Bezel color (red,green,blue) and contrast:
Allows to choose the color of the monitor frame.
Image zoom:
Allows to shrink or expand the game content to fit the monitor frame.
Frame zoom:
Allows to shrink or expand the monitor frame to fit the game content.
Image Border:
Draws a black border around the game content.
Reflections zoom:
"Zoom" the reflections if they don't match the content.
Backgound image:
Draws an image on screen picked from the "textures" shader subdirectory,
named: background.png
-> It is needed that you set retroarch aspect to "Full" <-
( Settings, Video, Scaling, Aspect Ratio = Full )
The image is painted "under" the game content and under the monitor frame by
default, and his alpha channel will let you see ambient lighs (see next).
Image over content (alpha channel driven)?:
...however you can paint the image over the game content and over the
monitor frame itself by selecting this option.
If you do so, the alpha channel of the background image will be used to
let you view the underlying content.
Shift(Zoom) Image over X(Y) axis:
move or zoom the whole background image.
Rotate image mode
This could be needed when dealing with vertical games.

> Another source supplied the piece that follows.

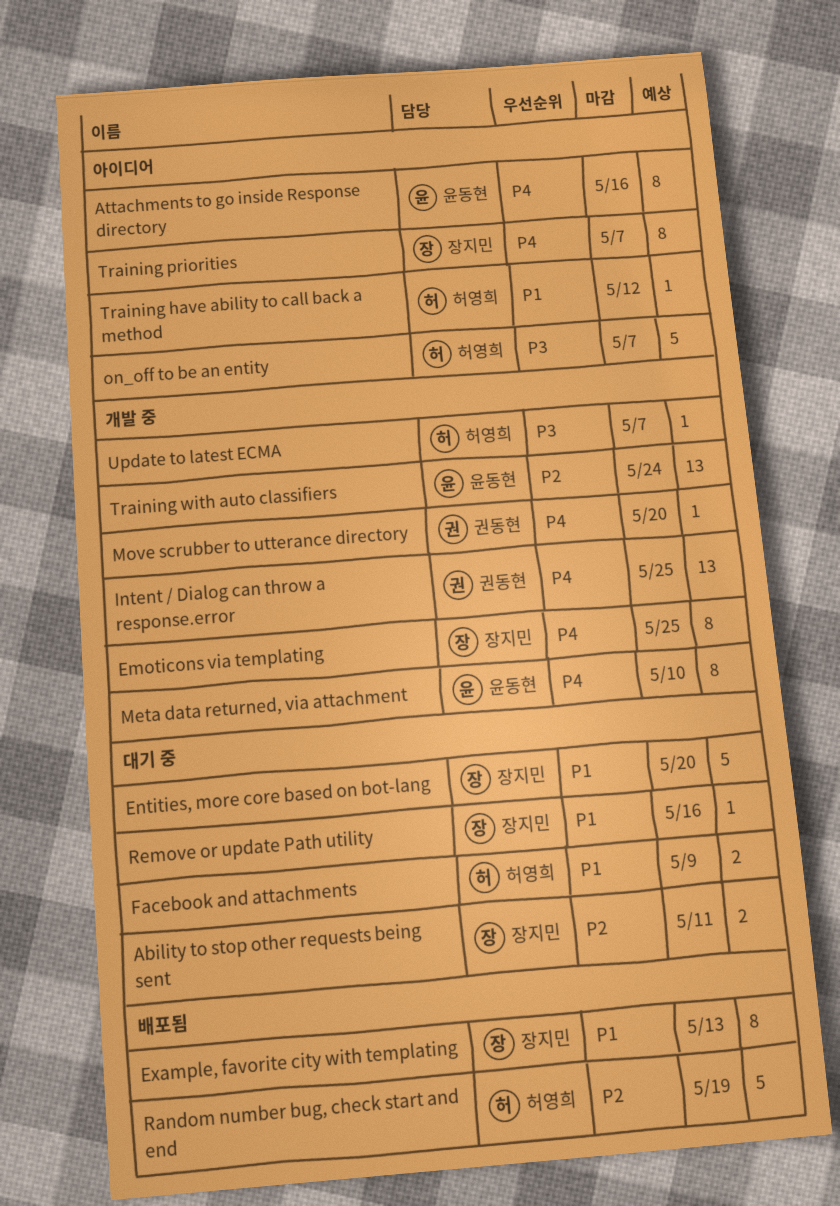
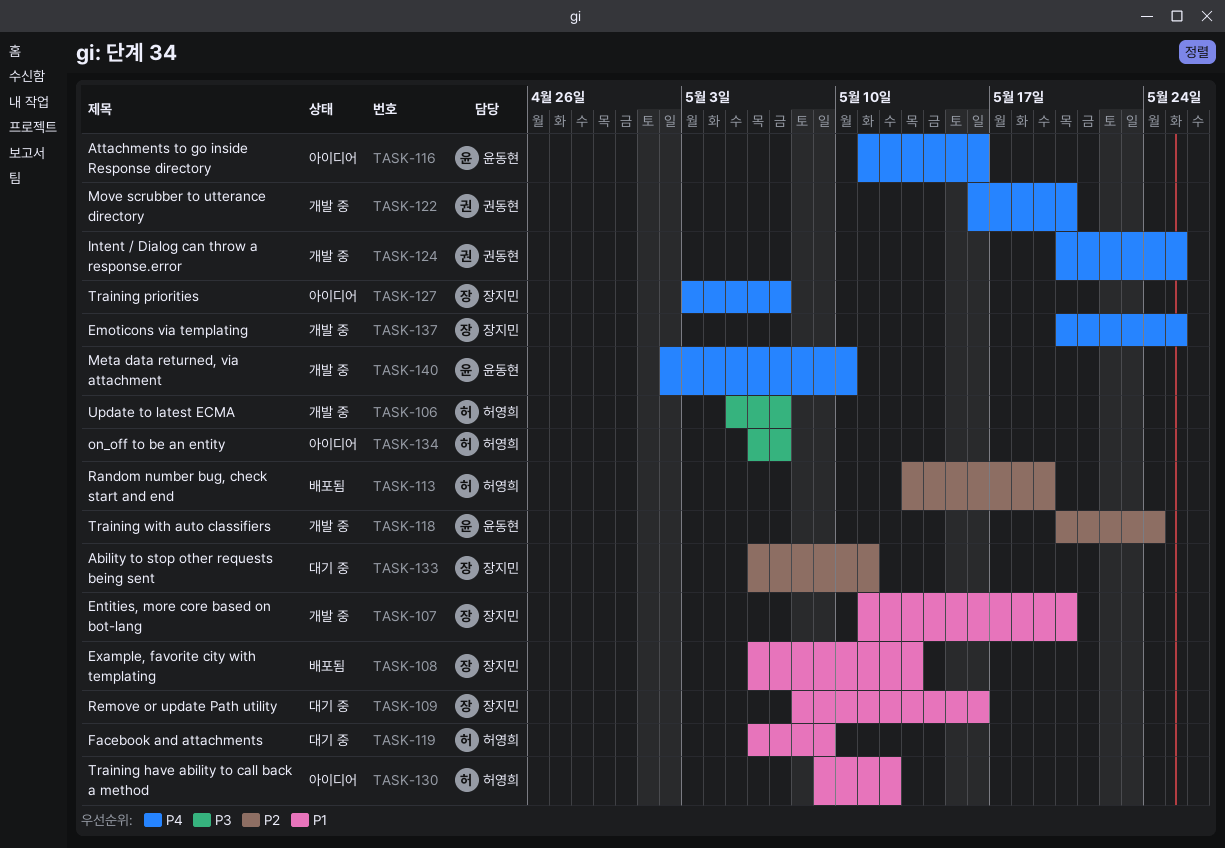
Entities, more core based on bot-lang, status: 대기 중 -> 개발 중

Use -1 to let the shader try to guess if the rotation is needed.
Ambient light leds: Emulates the presence of led strips under the monitor that lights the surroundings according to the edges of the game content. -> It is needed that you set retroarch aspect to "Full" <- ( Settings, Video, Scaling, Aspect Ratio = Full )
Slowness:
How much will the leds will take to reflect the game content.
It may sound silly to make them slow, but if they reacts too fast,
they may distract you.
Keep in mynd that there is a scene detection logic that will make them
react as fast as possible when a scene change is detected.
Light Falloff:
How wide is the area illuminated.
Led power:
Leds post gain.
Note: To avoid burn-in effects, keep Light Falloff + Led power < 1.4
Aspect Ratio: When using effects that need Retroarch aspect ratio option to be set to "full", you have to provide the source aspect ratio to the shader. Use -6 for MAME cores that pre-rotates the game (TATE mode)
Aspect Ratio Numerator:
Setting non positive value here will switch to a predefined
aspect ratio from the following list:
0 = 1.33 MAME
-1 = 1.55 NTSC
-2 = 1.25 PAL
-3 = 8/7 Snes
-4 = 10/7 Megadrive
-5 = Uncorrected
-6 = 0.75 MAME rotated 1.33 games in TATE mode
Aspect Ratio Denominator:
As long as Aspect Ratio Numerator is positive, this will
be used as the denominator of the fraction.
Luminosity dependant zoom: On older CRT monitors, the picture gets bigger when the image was brighter.
Vignette: Will cause uneven brightness of the image, more at the center, less at the edges.
Spot: Simulates external light reflected by the monitor glass.
Alternate line blanking: CRT monitors *real* refresh was amazing, today is just "meh" in most cases. This emmulates the low pixel persistance of CRT monitors and reduces the motion blur, typical of LCD displays, by blanking even/odd screen lines on even/odd frames, by sacrificing image brightness, ofc.
Frame insertion strength:
How much the line will be blanked.
Dark lines period:
You can blank single line or a group of them at once.
See what performs better on your display.